Ridership has increased 20 percent on the routes – Dixie and Preston highways (Rt. #18) and Broadway and Bardstown Road (Rt. #23) - since last February when buses began arriving at stops every 15 minutes from 6 a.m. – 9 p.m. on weekdays. The 20 percent increase is based on ridership for both routes during the first 10 months of the frequent service compared to the same 10 months a year earlier.
“This second $1 million for another year reflects the success of frequent bus service and we greatly appreciate the Kentucky Transportation Cabinet for authorizing this funding,” said J. Barry Barker, executive director of TARC.
“The significant increase in ridership demonstrates that Louisville will embrace public transportation that is convenient and frequent,” he said. “We have eased crowding on these routes and eliminated the need to check a schedule to know when a bus is arriving.”
The two routes carry 30 percent of TARC’s ridership - 15,500 passengers per day, 2,500 more than before the frequent service began on the core portions of the two routes. Two additional afternoon trips will be added, beginning Jan. 29, to Rt. 18 to alleviate overcrowding.
TARC received an initial $1 million last year in U.S. Department of Transportation Congestion Mitigation and Air Quality Improvement Program funds authorized by the Kentucky Transportation Cabinet to add service to the routes as part of a one-year demonstration project.

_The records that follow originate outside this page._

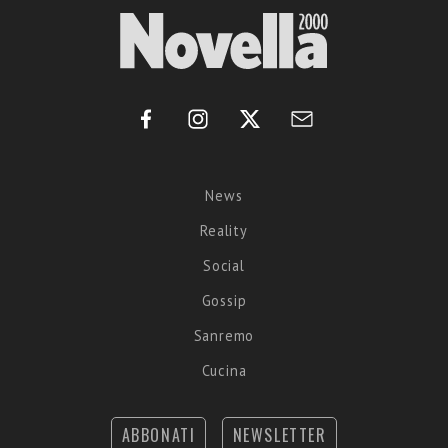
News
Reality
Social
Gossip
Sanremo
Cucina
ABBONATI
NEWSLETTER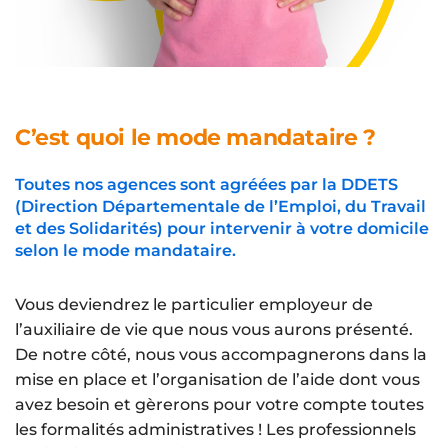
C’est quoi le mode mandataire ?
Toutes nos agences sont agréées par la DDETS
(Direction Départementale de l’Emploi, du Travail
et des Solidarités) pour intervenir à votre domicile
selon le mode mandataire.
Vous deviendrez le particulier employeur de
l’auxiliaire de vie que nous vous aurons présenté.
De notre côté, nous vous accompagnerons dans la
mise en place et l’organisation de l’aide dont vous
avez besoin et gèrerons pour votre compte toutes
les formalités administratives ! Les professionnels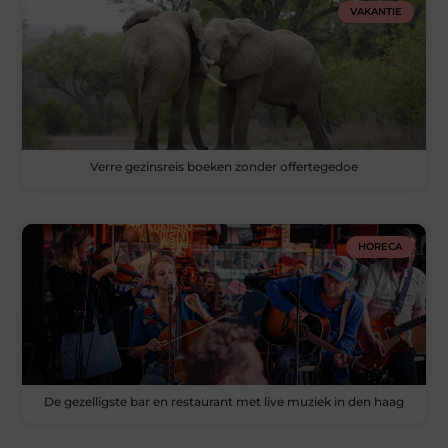
VAKANTIE
Verre gezinsreis boeken zonder offertegedoe
HORECA
De gezelligste bar en restaurant met live muziek in den haag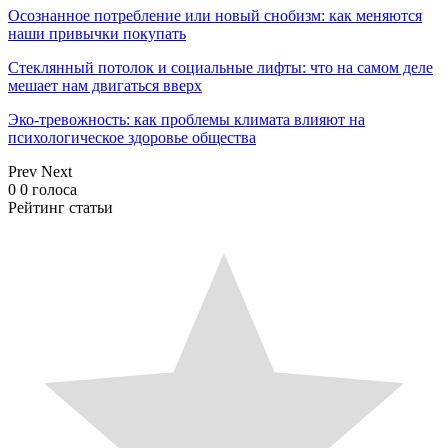
Осознанное потребление или новый снобизм: как меняются
наши привычки покупать
Стеклянный потолок и социальные лифты: что на самом деле
мешает нам двигаться вверх
Эко-тревожность: как проблемы климата влияют на
психологическое здоровье общества
Prev
Next
0
0
голоса
Рейтинг статьи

Barker was joined today by Mayor Greg Fischer, Congressman John Yarmuth and TARC Board Chairman Cedric Merlin Powell to announce the additional funding at a news conference at TARC’s Union Station.
“Public transportation is vital for access to jobs and educational opportunities,” Fischer said, noting that 70 percent of TARC passengers are going to and from work or school. “We’re excited about the success of these routes and look forward to more and better public transportation service in Louisville.”

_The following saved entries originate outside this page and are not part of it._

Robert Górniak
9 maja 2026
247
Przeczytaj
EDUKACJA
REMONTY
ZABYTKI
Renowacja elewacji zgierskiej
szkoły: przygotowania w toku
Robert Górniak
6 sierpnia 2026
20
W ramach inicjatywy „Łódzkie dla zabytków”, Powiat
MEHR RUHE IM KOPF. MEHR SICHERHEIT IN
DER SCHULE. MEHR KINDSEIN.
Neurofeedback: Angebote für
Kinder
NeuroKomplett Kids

Yarmuth said the federal Congestion Mitigation and Air Quality Improvement Program was established to help communities improve air quality and reduce traffic congestion.
“This is a win-win federal investment,” Congressman Yarmuth said. “The more Louisvillians are able to choose the bus over a car, the cleaner our air will be. That means a healthier city and healthier citizens.”

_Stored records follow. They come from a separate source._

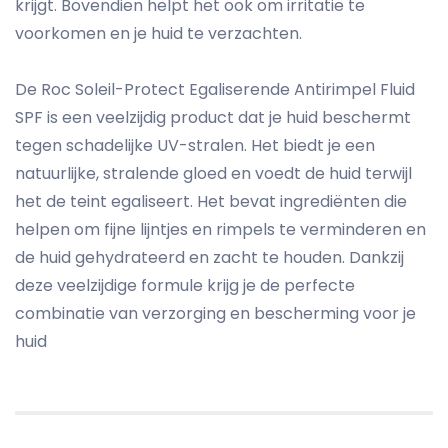
krijgt. Bovendien helpt het ook om irritatie te
voorkomen en je huid te verzachten.
De Roc Soleil-Protect Egaliserende Antirimpel Fluid
SPF is een veelzijdig product dat je huid beschermt
tegen schadelijke UV-stralen. Het biedt je een
natuurlijke, stralende gloed en voedt de huid terwijl
het de teint egaliseert. Het bevat ingrediënten die
helpen om fijne lijntjes en rimpels te verminderen en
de huid gehydrateerd en zacht te houden. Dankzij
deze veelzijdige formule krijg je de perfecte
combinatie van verzorging en bescherming voor je
huid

Passengers have told TARC the frequent service has made their lives and commutes easier.
Jeff Hipsher, a Highlands resident and student at Spalding University, said he rides the Broadway-Bardstown Road route daily. “It’s a really easy way for me to get to school and work on time,” he said. “Knowing the bus is arriving every 15 minutes makes it really easy for me and my morning routine.“
Vic Miller, owner of Vic’s Classic Bikes in the Highlands on Bardstown Road, also rides that route which is within a mile of his house.
“I can ride my bike from my house to the stop, put my bike on the front of the bus and it’ll drop me off right in front of my store,” he said. “In the afternoon, I know it’s coming and I can hop on it in front of my store. Very convenient.’